Office occupancy is also fluid. What may be optimal lighting one month may not be suitable at another time. There could be three times more workers on-site, or three times fewer, on any given day.
“Probably the biggest thing is just really trying to have the conversations about how are the wireless lighting controls typically provided,” he said.
Proprietary systems have, in some cases, created future problems for those who hope to expand or change the controls over time.
“One of the problems that we’re running into is that, because so much of this is proprietary, it’s difficult to really plan an open system” that could be adjusted, he said.
Whether controls leverage Bluetooth or other technologies, the systems can enable workers to have some control over their environment.
“As a designer,” Seok said, “I don’t want anybody to just pull out a phone and then start playing with lights above their head.”
Instead, he points to flexibility on a zone- or departmental-level. Controls can then enable a system or management to start to change the beam angle or even to dim light levels.
No matter how a system is configured, Seok added, “there has to be a lot of upfront conversation about who has access to it and what is it capable of doing?” So far, he said, companies like his are seeing the greatest need for controls on a zone level.
Additionally, while some wireless systems are integrated into the fixture, often control systems are added after the fact, with power packs employed to control zones or even individual fixtures.
One feature that has driven the adoption of wireless controls is based around new local energy codes. In New York City, the latest version of the energy code indicates smaller square footage areas must be controlled by an occupancy sensor. The zones are significantly smaller than they were historically. That means companies that used to create a lighting zone based on an entire office floor—then managed based on occupancy—is now down to as small a space as 400 square feet.
“For that level of granularity, it really is beneficial to have these wireless occupancy sensors so that you can start to zone these spaces separately,” Seok said.
With occupancy sensors, a smart lighting system can identify when nobody is in accounting, for instance. “That department is empty, so let’s lower the lights,” he said.
Such granular controls ultimately will save money for building owners.
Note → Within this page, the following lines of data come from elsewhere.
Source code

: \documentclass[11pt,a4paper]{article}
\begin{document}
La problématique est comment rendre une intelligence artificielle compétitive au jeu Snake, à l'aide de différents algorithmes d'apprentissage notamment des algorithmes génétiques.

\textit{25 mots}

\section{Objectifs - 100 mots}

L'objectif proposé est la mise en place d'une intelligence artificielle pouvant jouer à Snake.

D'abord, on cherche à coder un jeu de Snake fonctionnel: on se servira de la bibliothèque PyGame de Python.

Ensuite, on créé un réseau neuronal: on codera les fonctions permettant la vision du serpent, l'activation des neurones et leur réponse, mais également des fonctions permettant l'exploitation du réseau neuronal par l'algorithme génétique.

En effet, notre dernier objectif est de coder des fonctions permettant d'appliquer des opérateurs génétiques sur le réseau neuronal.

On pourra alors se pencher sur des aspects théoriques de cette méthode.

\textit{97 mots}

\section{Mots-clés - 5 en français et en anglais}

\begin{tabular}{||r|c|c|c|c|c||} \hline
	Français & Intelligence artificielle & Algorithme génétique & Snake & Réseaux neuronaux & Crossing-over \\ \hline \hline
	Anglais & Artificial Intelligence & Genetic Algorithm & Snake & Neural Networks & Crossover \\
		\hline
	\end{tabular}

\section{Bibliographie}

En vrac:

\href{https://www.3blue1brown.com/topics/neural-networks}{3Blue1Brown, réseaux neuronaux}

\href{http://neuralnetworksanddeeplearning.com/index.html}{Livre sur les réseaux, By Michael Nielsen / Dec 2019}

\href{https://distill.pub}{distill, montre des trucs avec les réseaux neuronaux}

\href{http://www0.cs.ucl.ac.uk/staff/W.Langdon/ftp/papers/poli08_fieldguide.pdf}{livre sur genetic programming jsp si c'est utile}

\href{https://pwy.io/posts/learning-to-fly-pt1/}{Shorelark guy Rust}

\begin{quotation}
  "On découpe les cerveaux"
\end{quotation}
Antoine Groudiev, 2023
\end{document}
However, potential code changes must be factored into ambitious energy goals, Seok advised. Some building owners proclaim they will maintain energy consumption levels at 20% less than code requires. But they may need to revisit that when the code is updated.
LEDs provide more options related to light temperatures. Companies building contemporary workspaces aim to provide a tunable white system, “and we are starting to have more of those conversations even in the workplace to say, ‘what if they want to lean toward more of like a circadian type of system’” that will respond to people’s need for a cooler color temperature to feel a little more alert at one time of day, Seok said, versus a warmer color temperature that can be more relaxing.
Ultimately Seok, like other designers and installers, has found that a minimal lighting level as a backbone, and individual task lighting at workspaces, is going to be part of many new systems. The overhead lighting that’s integrated into the ceiling provides a base level. From there, individual experiences will be the best attraction to bringing workers back to the office.